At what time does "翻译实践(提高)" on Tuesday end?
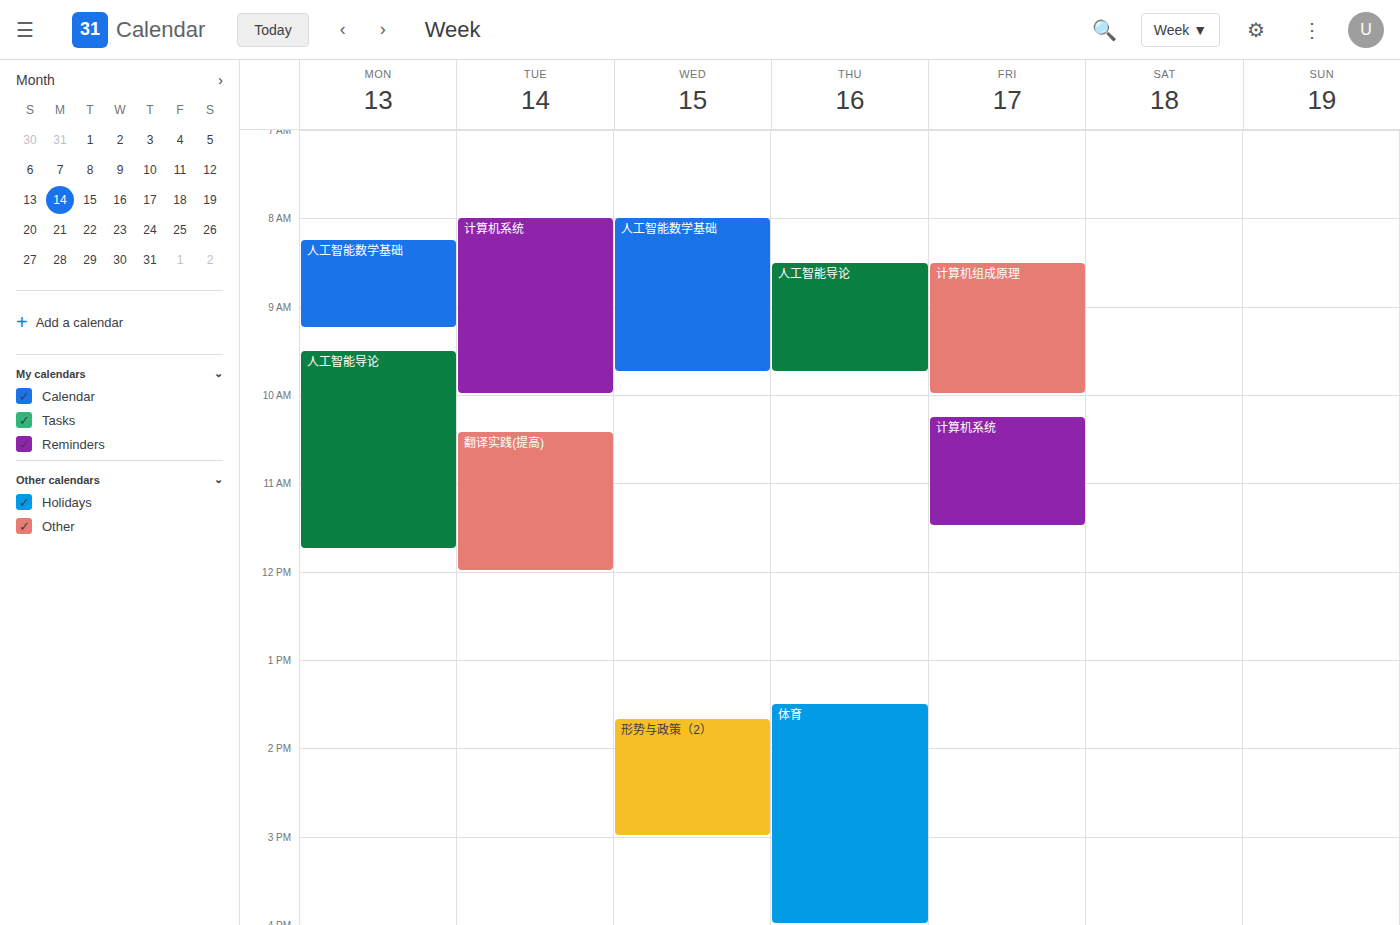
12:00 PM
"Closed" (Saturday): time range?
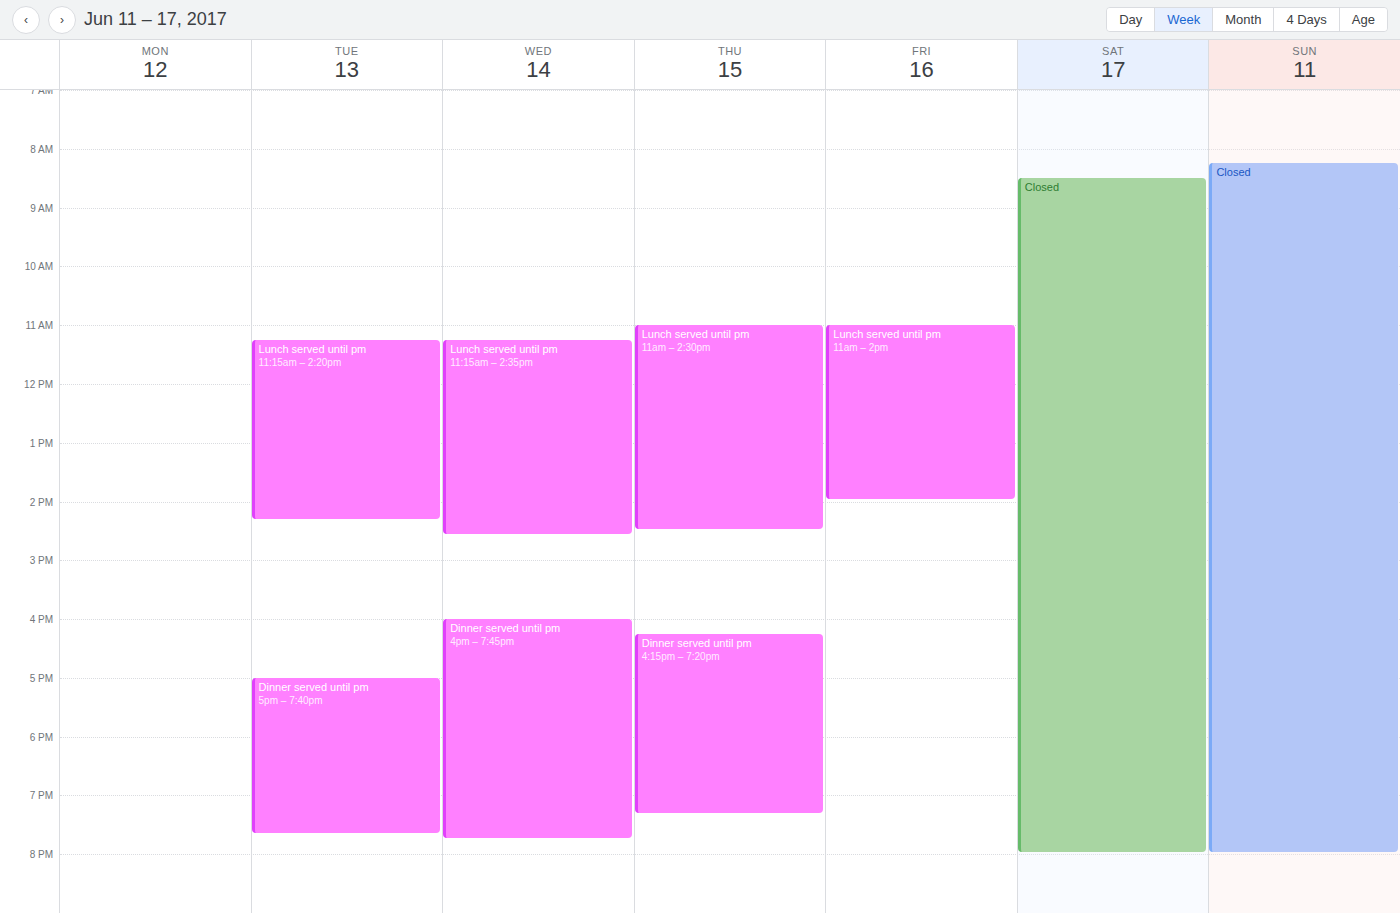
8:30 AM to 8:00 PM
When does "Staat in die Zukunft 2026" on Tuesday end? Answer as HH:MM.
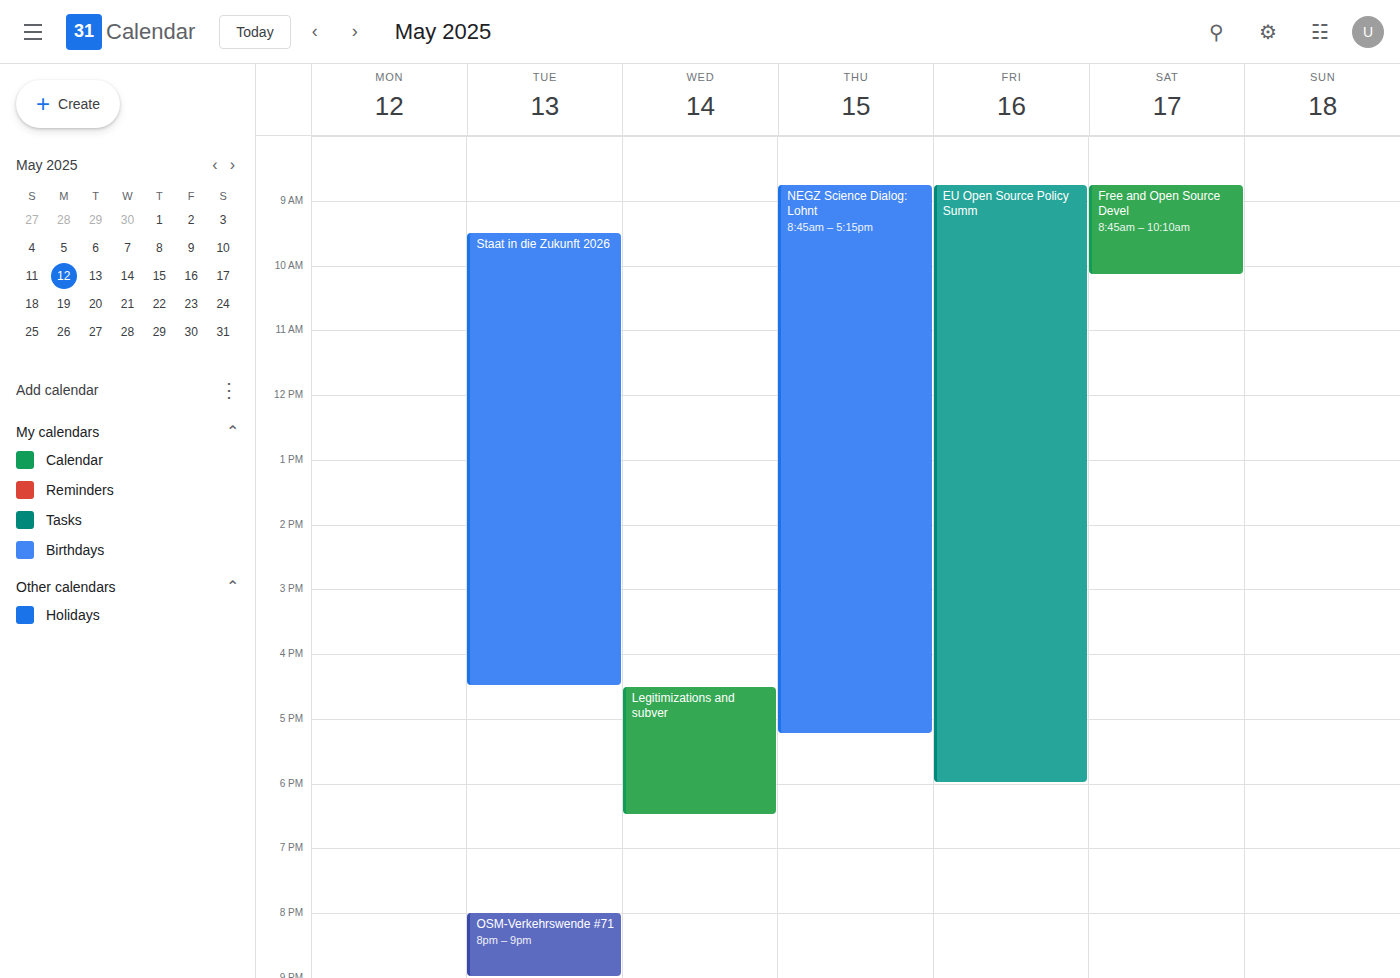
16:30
#####
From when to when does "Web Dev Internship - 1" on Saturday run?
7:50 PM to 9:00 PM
#####
Arrange everything from the line containing "From when to" down to the line containing "7:50 PM to 9:00 PM" as a two-column CSV with the headers text and answer, one row for each line paired with the answer line after it. Put each field in double quotes and replace any line breaks with spaces.

text,answer
"From when to when does ""Web Dev Internship - 1"" on Saturday run?","7:50 PM to 9:00 PM"